Policy Discourses in Vietnam's Move Toward English as a Second Language: The 2025–2045 Vision

Not scheduled
20m
Main Conferene Hall (HUFLIT University)

Main Conferene Hall

HUFLIT University

828 Sư Vạn Hạnh street, Hòa Hưng ward, Hồ Chí Minh city, Vietnam
From EFL to ESL: Policy and Educational Implications

Speaker

Tan Nguyen Huynh Si

Description

The global diffusion of English continues to fuel scholarly debate, yet investigations into how Expanding Circle countries articulate the conceptual shift from English as a Foreign Language (EFL) to English as a Second Language (ESL) in national policies are relatively sparse. This study analyzes Vietnam's current policy evolution, which endeavors to elevate English from a standalone academic subject to a versatile second language embedded system-wide in education. Through qualitative thematic discourse analysis, it scrutinizes three foundational policy texts: the extended National Foreign Languages Project, the formally endorsed scheme “Making English the Second Language in Schools for the 2025–2035 Period, with a Vision to 2045” (Decision 2371/QĐ-TTg, October 2025), and supporting frameworks including phased roadmaps and related decrees (e.g., Decree 222/2025/NĐ-CP on foreign-language instruction).

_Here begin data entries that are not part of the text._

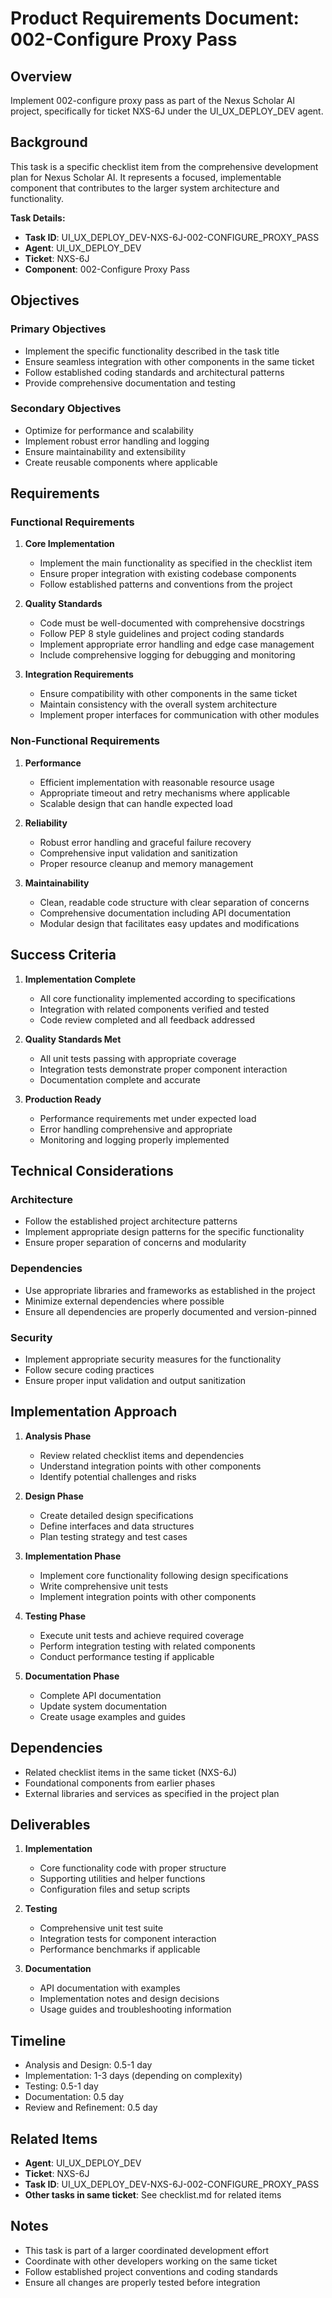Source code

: # Product Requirements Document: 002-Configure Proxy Pass

## Overview

Implement 002-configure proxy pass as part of the Nexus Scholar AI project, specifically for ticket NXS-6J under the UI_UX_DEPLOY_DEV agent.

## Background

This task is a specific checklist item from the comprehensive development plan for Nexus Scholar AI. It represents a focused, implementable component that contributes to the larger system architecture and functionality.

**Task Details:**
- **Task ID**: UI_UX_DEPLOY_DEV-NXS-6J-002-CONFIGURE_PROXY_PASS
- **Agent**: UI_UX_DEPLOY_DEV
- **Ticket**: NXS-6J
- **Component**: 002-Configure Proxy Pass

## Objectives

### Primary Objectives
- Implement the specific functionality described in the task title
- Ensure seamless integration with other components in the same ticket
- Follow established coding standards and architectural patterns
- Provide comprehensive documentation and testing

### Secondary Objectives
- Optimize for performance and scalability
- Implement robust error handling and logging
- Ensure maintainability and extensibility
- Create reusable components where applicable

## Requirements

### Functional Requirements
1. **Core Implementation**
   - Implement the main functionality as specified in the checklist item
   - Ensure proper integration with existing codebase components
   - Follow established patterns and conventions from the project

2. **Quality Standards**
   - Code must be well-documented with comprehensive docstrings
   - Follow PEP 8 style guidelines and project coding standards
   - Implement appropriate error handling and edge case management
   - Include comprehensive logging for debugging and monitoring

3. **Integration Requirements**
   - Ensure compatibility with other components in the same ticket
   - Maintain consistency with the overall system architecture
   - Implement proper interfaces for communication with other modules

### Non-Functional Requirements
1. **Performance**
   - Efficient implementation with reasonable resource usage
   - Appropriate timeout and retry mechanisms where applicable
   - Scalable design that can handle expected load

2. **Reliability**
   - Robust error handling and graceful failure recovery
   - Comprehensive input validation and sanitization
   - Proper resource cleanup and memory management

3. **Maintainability**
   - Clean, readable code structure with clear separation of concerns
   - Comprehensive documentation including API documentation
   - Modular design that facilitates easy updates and modifications

## Success Criteria

1. **Implementation Complete**
   - All core functionality implemented according to specifications
   - Integration with related components verified and tested
   - Code review completed and all feedback addressed

2. **Quality Standards Met**
   - All unit tests passing with appropriate coverage
   - Integration tests demonstrate proper component interaction
   - Documentation complete and accurate

3. **Production Ready**
   - Performance requirements met under expected load
   - Error handling comprehensive and appropriate
   - Monitoring and logging properly implemented

## Technical Considerations

### Architecture
- Follow the established project architecture patterns
- Implement appropriate design patterns for the specific functionality
- Ensure proper separation of concerns and modularity

### Dependencies
- Use appropriate libraries and frameworks as established in the project
- Minimize external dependencies where possible
- Ensure all dependencies are properly documented and version-pinned

### Security
- Implement appropriate security measures for the functionality
- Follow secure coding practices
- Ensure proper input validation and output sanitization

## Implementation Approach

1. **Analysis Phase**
   - Review related checklist items and dependencies
   - Understand integration points with other components
   - Identify potential challenges and risks

2. **Design Phase**
   - Create detailed design specifications
   - Define interfaces and data structures
   - Plan testing strategy and test cases

3. **Implementation Phase**
   - Implement core functionality following design specifications
   - Write comprehensive unit tests
   - Implement integration points with other components

4. **Testing Phase**
   - Execute unit tests and achieve required coverage
   - Perform integration testing with related components
   - Conduct performance testing if applicable

5. **Documentation Phase**
   - Complete API documentation
   - Update system documentation
   - Create usage examples and guides

## Dependencies

- Related checklist items in the same ticket (NXS-6J)
- Foundational components from earlier phases
- External libraries and services as specified in the project plan

## Deliverables

1. **Implementation**
   - Core functionality code with proper structure
   - Supporting utilities and helper functions
   - Configuration files and setup scripts

2. **Testing**
   - Comprehensive unit test suite
   - Integration tests for component interaction
   - Performance benchmarks if applicable

3. **Documentation**
   - API documentation with examples
   - Implementation notes and design decisions
   - Usage guides and troubleshooting information

## Timeline

- Analysis and Design: 0.5-1 day
- Implementation: 1-3 days (depending on complexity)
- Testing: 0.5-1 day
- Documentation: 0.5 day
- Review and Refinement: 0.5 day

## Related Items

- **Agent**: UI_UX_DEPLOY_DEV
- **Ticket**: NXS-6J
- **Task ID**: UI_UX_DEPLOY_DEV-NXS-6J-002-CONFIGURE_PROXY_PASS
- **Other tasks in same ticket**: See checklist.md for related items

## Notes

- This task is part of a larger coordinated development effort
- Coordinate with other developers working on the same ticket
- Follow established project conventions and coding standards
- Ensure all changes are properly tested before integration
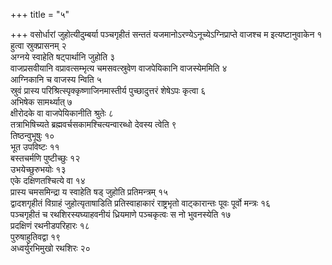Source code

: +++
title = "५"

+++
वसोर्धारां जुहोत्यीदुम्बर्या पञ्चगृहीतं सन्ततं यजमानोऽरण्येऽनूच्येऽग्निप्राप्ते वाजश्च म इत्यष्टानुवाकेन १  
हुत्वा स्रुक्प्रासनम् २  
अग्नये स्वाहेति षट्पार्थानि जुहोति ३  
वाजप्रसवीयानि वप्रावत्सम्भृत्य चमसवत्स्रुवेण वाजपेयिकानि वाजस्येममिति ४  
आग्निकानि च वाजस्य न्विति ५  
स्रुवं प्रास्य परिश्रित्स्पृक्कृष्णाजिनमास्तीर्य पुच्छादुत्तरं शेषेऽपः कृत्वा ६  
अभिषेक सामर्थ्यात् ७  
क्षीरोदके वा वाजपेयिकानीति श्रुतेः ८  
तत्राभिषिच्यते ब्रह्मवर्चसकामश्चित्यन्वारब्धो देवस्य त्वेति ९  
तिष्ठन्वुभूषुः १०  
भूत उपविष्टः ११  
बस्तचर्मणि पुष्टीच्छुः १२  
उभयेच्छुरुभयोः १३  
एके दक्षिणतश्चित्ये वा १४  
प्रास्य चमसमिन्द्रा य स्वाहेति षड् जुहोति प्रतिमन्त्रम् १५  
द्वादशगृहीतं विग्राहं जुहोत्यृताषाडिति प्रतिस्वाहाकारं राष्ट्रभृतो वाट्कारान्तः पूवः पूर्वो मन्त्रः १६  
पञ्चगृहीतं च रथशिरस्यघ्याहवनीयं ध्रियमाणे पञ्चकृत्वः स नो भुवनस्येति १७  
प्रदक्षिणं रथनीडपरिहारः १८  
पुरुषाहुतिवद्वा १९  
अध्वर्युरभिमुखो रथशिरः २०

The analysis uncovers three recurring policy emphases: (1) English framed as an essential driver for global integration, economic growth, and workforce readiness; (2) deliberate promotion of English-medium teaching, routine classroom communication, extracurricular engagement, and institutional operations to establish a pervasive English-using environment; and (3) sustained adherence to standardized native-speaker benchmarks in syllabus design, testing, and proficiency metrics, notwithstanding the emphasis on functional utility. These patterns expose an inherent policy paradox in Vietnam's ESL aspirations—ambitious functional goals juxtaposed against enduring normative ideals. The paper considers ramifications for curriculum innovation and teacher professional development, proposing that drawing on Global Englishes and English as a Lingua Franca perspectives would enable policies to more authentically reflect the plurilingual, contextually diverse communication demands Vietnamese learners encounter in international, digital, and transnational spheres.